Я сказал тебе, что не сдамся легко.
Я отложил бритву на стол и взял зеркало. Первой моей мыслью было разбить его и использовать осколок для самоубийства, а потом я вспомнил, что всё куда проще и готовое оружие лежит в полуфуте от меня. Я поднял зеркало и повернулся к свету. С тусклой поверхности на меня смотрело лицо, знакомое и незнакомое одновременно. Бескровные губы, глубоко запавшие глаза, заострившиеся черты и тёмная тень щетины на ввалившихся щеках. Я поднял руку и рассеянно оправил взлохмаченные, спутанные волосы, падавшие на лоб. Отражение повторило мой жест, и только тогда я понял, что это лицо - моё. И мысль эта снова вызвала во мне не отчаяние, а злость. Дьявол, как он мог довести меня до такого состояние за какие-то две или три недели?! Да увидь меня сейчас капитан Ольендо, в острог загремел бы за неуставной вид! Я схватил лежащий на столе гребень и принялся с остервенением драть им влажные после мытья волосы, безжалостно выдирая сбившиеся колтуны. Закончив, я взялся за бритву. Горячей воды мне не оставили, но на столе стоял кувшин с холодной, питьевой - ну что ж, обойдёмся и этим. Чертовски неудобно бриться одной рукой в полутьме, я чертыхался и несколько раз порезался, но ни разу моя рука не дрогнула, не задержалась на пульсировавшей на горле жилке. Ну, вот, мрачно сказал я себе, закончив и снова повернув зеркало к свету. Теперь, лейтенант Сильване, вы снова похожи на цивилизованного человека. Отощавшего, измученного и подвергнутого пыткам, но цивилизованного. Который тем и отличается от дикаря, что никогда не забывает о том, что делает его человеком.

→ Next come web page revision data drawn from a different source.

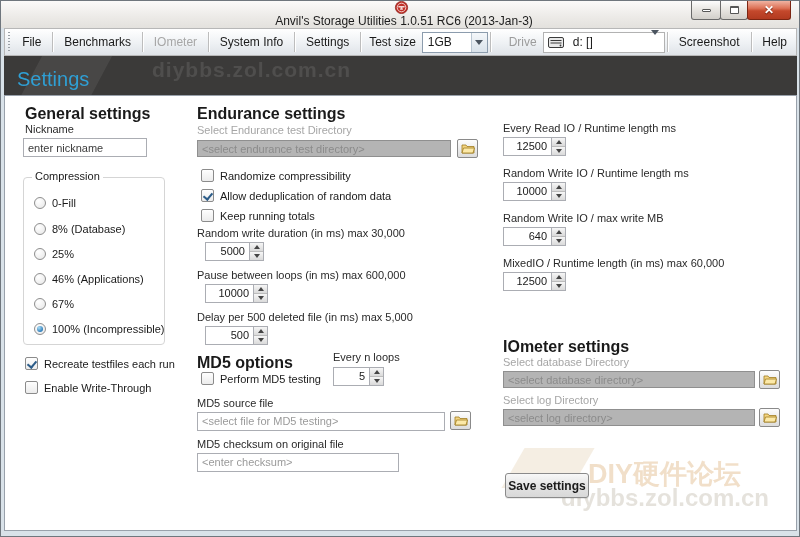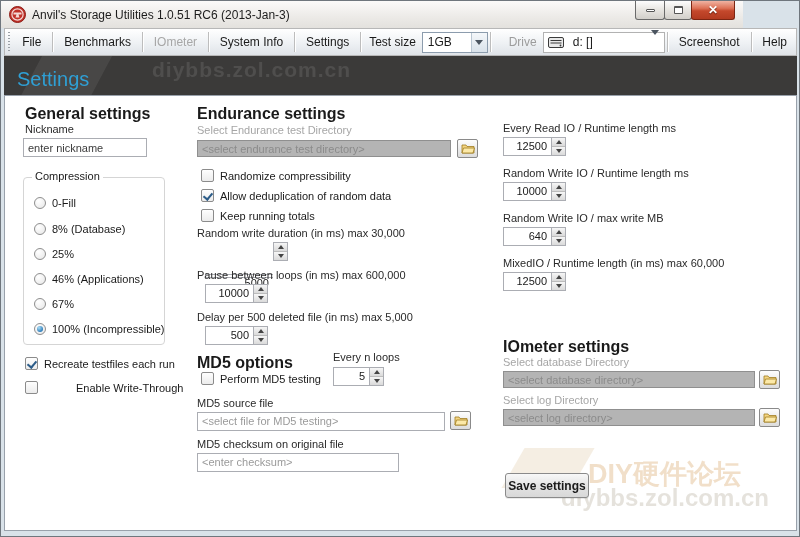--- a/index.html
+++ b/index.html
@@ -4,23 +4,23 @@
 <style>
   * { margin:0; padding:0; box-sizing:border-box; }
   html,body { background:#555; font-family:"Liberation Sans", sans-serif; }
   .window {
     position:relative; width:800px; height:537px; margin:0 auto;
     background:#d9e2e9; border:1px solid #6f767d; overflow:hidden;
     font-size:11px; color:#1a1a1a;
   }
   
   .titlebar {
-    position:absolute; left:0; top:0; width:742px; height:27px;
+    position:absolute; left:0; top:0; width:798px; height:27px;
     background:linear-gradient(#fbfaf9, #eceae7 60%, #e3e1dd);
-    display:flex; align-items:center; padding-left:8px;
+    display:flex; align-items:center; padding-left:8px;flex-direction:column;
   }
   .app-icon { width:17px; height:17px; margin-right:6px; }
   .title-text { font-size:12px; color:#1c1c1c; }
   .winbtns { position:absolute; right:8px; top:0; display:flex; }
   .winbtn {
     height:19px; border:1px solid #6a6a6a; border-top:none;
     background:linear-gradient(#fdfdfd,#e9e7e3 45%,#d2cfca);
     display:flex; align-items:center; justify-content:center;
     border-radius:0 0 3px 3px; margin-left:-1px; position:relative;
   }
@@ -227,21 +227,21 @@
       <div class="opt" style="left:10px; top:145px;">
         <span class="radio selected"></span>
         <span class="olabel">100% (Incompressible)</span>
       </div>
     </div>
 
     <div class="opt" style="left:20px; top:261px;">
       <span class="cb checked"></span>
       <span class="olabel">Recreate testfiles each run</span>
     </div>
-    <div class="opt" style="left:20px; top:285px;gap:32px;">
+    <div class="opt" style="left:20px; top:285px;">
       <span class="cb"></span>
       <span class="olabel">Enable Write-Through</span>
     </div>
 
     <div class="abs sect" style="left:192px; top:9px;">Endurance settings</div>
     <div class="abs lbl gray" style="left:192px; top:28px;">Select Endurance test Directory</div>
     <div class="abs dfield" style="left:192px; top:44px; width:254px;">&lt;select endurance test directory&gt;</div>
     <div class="fbtn" style="left:452px; top:43px;">
       <svg width="14" height="11" viewBox="0 0 14 11">
         <path d="M1 2 h4 l1 1.5 h7 v6.5 h-12 z" fill="#f5d683" stroke="#a07c20" stroke-width="0.8"></path>
@@ -257,21 +257,21 @@
       <span class="cb checked"></span>
       <span class="olabel">Allow deduplication of random data</span>
     </div>
     <div class="opt" style="left:196px; top:113px;">
       <span class="cb"></span>
       <span class="olabel">Keep running totals</span>
     </div>
 
     <div class="abs lbl" style="left:192px; top:131px;">Random write duration (in ms) max 30,000</div>
     <div class="spin" style="left:200px; top:146px;">
-      <div class="sbox" style="width:68px;margin-top:32px;">5000</div>
+      <div class="sbox" style="width:44px;">5000</div>
       <div class="sbtns">
           <div class="sb">
             <span class="tri-up-s"></span>
           </div>
           <div class="sb">
             <span class="tri-dn-s"></span>
           </div>
         </div>
     </div>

Я вернул зеркало на стол, а бритву сунул под матрац, сам толком не зная, зачем. Все вышеописанные процедуры страшно меня утомили, и я с наслаждением завалился на кровать, не снимая сапог. Теперь бы немножко подремать, но спать мне не дали - вскоре засов снова заскрипел и дверь отворилась, пропуская человека в чёрном. Холодные глаза, вежливая речь и длинные тонкие пальцы выдавали в нём тюремного костоправа. Он попросил - именно попросил, а не велел, - чтобы я снова разделся, и осмотрел мои раны, то деловито качая головой, то озабоченно хмурясь. Закончив осмотр, он особенно обеспокоенным он не выглядел, и это меня ободрило. Он смазал раненые места холодной вонючей мазью и наложил несколько повязок, в том числе - на мои лодыжки, стёртые кандалами в предыдущей темнице. Потом дал выпить какого-то напитка, похожего на молоко с сильным привкусом мака. По всему телу немедленно разлилась немота, и я вырубился, кажется, ещё до того, как лекарь ушёл. У меня по-прежнему всё болело, но это теперь была тупая, далёкая боль. Её можно было терпеть.